▶ What needs to be done
Output the complete listing. Match it exactly.

▶ Data for this exercise
----------------------------------------
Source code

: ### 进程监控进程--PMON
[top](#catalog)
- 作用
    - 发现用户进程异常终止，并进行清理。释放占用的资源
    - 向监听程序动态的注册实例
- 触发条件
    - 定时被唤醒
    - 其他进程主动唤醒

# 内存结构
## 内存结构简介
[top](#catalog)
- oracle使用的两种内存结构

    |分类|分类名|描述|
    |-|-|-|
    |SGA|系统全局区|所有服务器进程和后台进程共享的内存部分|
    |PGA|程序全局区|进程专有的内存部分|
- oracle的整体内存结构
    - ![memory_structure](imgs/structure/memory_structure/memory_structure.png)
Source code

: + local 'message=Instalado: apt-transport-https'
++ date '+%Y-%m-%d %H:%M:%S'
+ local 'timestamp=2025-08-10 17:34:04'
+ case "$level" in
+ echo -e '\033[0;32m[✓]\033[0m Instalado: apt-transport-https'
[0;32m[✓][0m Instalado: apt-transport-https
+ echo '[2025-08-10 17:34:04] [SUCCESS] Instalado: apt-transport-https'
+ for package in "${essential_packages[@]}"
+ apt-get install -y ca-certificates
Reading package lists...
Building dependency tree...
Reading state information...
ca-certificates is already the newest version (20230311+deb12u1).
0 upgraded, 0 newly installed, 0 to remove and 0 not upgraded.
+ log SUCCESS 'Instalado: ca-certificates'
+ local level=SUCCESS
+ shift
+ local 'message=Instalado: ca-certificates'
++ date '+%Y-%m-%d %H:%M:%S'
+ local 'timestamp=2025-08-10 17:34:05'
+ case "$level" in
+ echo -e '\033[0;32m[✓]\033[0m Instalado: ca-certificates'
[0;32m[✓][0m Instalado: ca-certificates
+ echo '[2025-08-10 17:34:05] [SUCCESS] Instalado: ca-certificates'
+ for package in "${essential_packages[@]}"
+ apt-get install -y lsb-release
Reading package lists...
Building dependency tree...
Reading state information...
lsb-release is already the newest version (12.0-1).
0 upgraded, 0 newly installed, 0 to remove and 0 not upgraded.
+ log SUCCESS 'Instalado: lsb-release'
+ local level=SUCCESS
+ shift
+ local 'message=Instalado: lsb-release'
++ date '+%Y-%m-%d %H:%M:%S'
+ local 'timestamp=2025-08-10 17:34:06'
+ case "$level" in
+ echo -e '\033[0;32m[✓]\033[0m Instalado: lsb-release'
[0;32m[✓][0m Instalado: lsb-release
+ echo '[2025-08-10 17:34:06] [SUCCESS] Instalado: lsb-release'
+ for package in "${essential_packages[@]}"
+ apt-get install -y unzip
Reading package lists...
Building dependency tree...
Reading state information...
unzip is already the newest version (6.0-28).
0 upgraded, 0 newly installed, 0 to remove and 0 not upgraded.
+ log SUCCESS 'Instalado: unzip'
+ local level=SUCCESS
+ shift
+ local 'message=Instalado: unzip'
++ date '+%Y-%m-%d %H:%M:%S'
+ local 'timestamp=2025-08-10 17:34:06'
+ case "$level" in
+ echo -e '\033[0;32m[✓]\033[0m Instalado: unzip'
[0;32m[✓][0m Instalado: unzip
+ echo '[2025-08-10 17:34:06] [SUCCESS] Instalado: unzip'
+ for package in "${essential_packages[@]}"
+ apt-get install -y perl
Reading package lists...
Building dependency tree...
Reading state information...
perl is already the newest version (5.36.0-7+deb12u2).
----------------------------------------
▶ Written answer
Source code

: ### 进程监控进程--PMON
[top](#catalog)
- 作用
    - 发现用户进程异常终止，并进行清理。释放占用的资源
    - 向监听程序动态的注册实例
- 触发条件
    - 定时被唤醒
    - 其他进程主动唤醒

# 内存结构
## 内存结构简介
[top](#catalog)
- oracle使用的两种内存结构

    |分类|分类名|描述|
    |-|-|-|
    |SGA|系统全局区|所有服务器进程和后台进程共享的内存部分|
    |PGA|程序全局区|进程专有的内存部分|
- oracle的整体内存结构
    - ![memory_structure](imgs/structure/memory_structure/memory_structure.png)
Source code

: + local 'message=Instalado: apt-transport-https'
++ date '+%Y-%m-%d %H:%M:%S'
+ local 'timestamp=2025-08-10 17:34:04'
+ case "$level" in
+ echo -e '\033[0;32m[✓]\033[0m Instalado: apt-transport-https'
[0;32m[✓][0m Instalado: apt-transport-https
+ echo '[2025-08-10 17:34:04] [SUCCESS] Instalado: apt-transport-https'
+ for package in "${essential_packages[@]}"
+ apt-get install -y ca-certificates
Reading package lists...
Building dependency tree...
Reading state information...
ca-certificates is already the newest version (20230311+deb12u1).
0 upgraded, 0 newly installed, 0 to remove and 0 not upgraded.
+ log SUCCESS 'Instalado: ca-certificates'
+ local level=SUCCESS
+ shift
+ local 'message=Instalado: ca-certificates'
++ date '+%Y-%m-%d %H:%M:%S'
+ local 'timestamp=2025-08-10 17:34:05'
+ case "$level" in
+ echo -e '\033[0;32m[✓]\033[0m Instalado: ca-certificates'
[0;32m[✓][0m Instalado: ca-certificates
+ echo '[2025-08-10 17:34:05] [SUCCESS] Instalado: ca-certificates'
+ for package in "${essential_packages[@]}"
+ apt-get install -y lsb-release
Reading package lists...
Building dependency tree...
Reading state information...
lsb-release is already the newest version (12.0-1).
0 upgraded, 0 newly installed, 0 to remove and 0 not upgraded.
+ log SUCCESS 'Instalado: lsb-release'
+ local level=SUCCESS
+ shift
+ local 'message=Instalado: lsb-release'
++ date '+%Y-%m-%d %H:%M:%S'
+ local 'timestamp=2025-08-10 17:34:06'
+ case "$level" in
+ echo -e '\033[0;32m[✓]\033[0m Instalado: lsb-release'
[0;32m[✓][0m Instalado: lsb-release
+ echo '[2025-08-10 17:34:06] [SUCCESS] Instalado: lsb-release'
+ for package in "${essential_packages[@]}"
+ apt-get install -y unzip
Reading package lists...
Building dependency tree...
Reading state information...
unzip is already the newest version (6.0-28).
0 upgraded, 0 newly installed, 0 to remove and 0 not upgraded.
+ log SUCCESS 'Instalado: unzip'
+ local level=SUCCESS
+ shift
+ local 'message=Instalado: unzip'
++ date '+%Y-%m-%d %H:%M:%S'
+ local 'timestamp=2025-08-10 17:34:06'
+ case "$level" in
+ echo -e '\033[0;32m[✓]\033[0m Instalado: unzip'
[0;32m[✓][0m Instalado: unzip
+ echo '[2025-08-10 17:34:06] [SUCCESS] Instalado: unzip'
+ for package in "${essential_packages[@]}"
+ apt-get install -y perl
Reading package lists...
Building dependency tree...
Reading state information...
perl is already the newest version (5.36.0-7+deb12u2).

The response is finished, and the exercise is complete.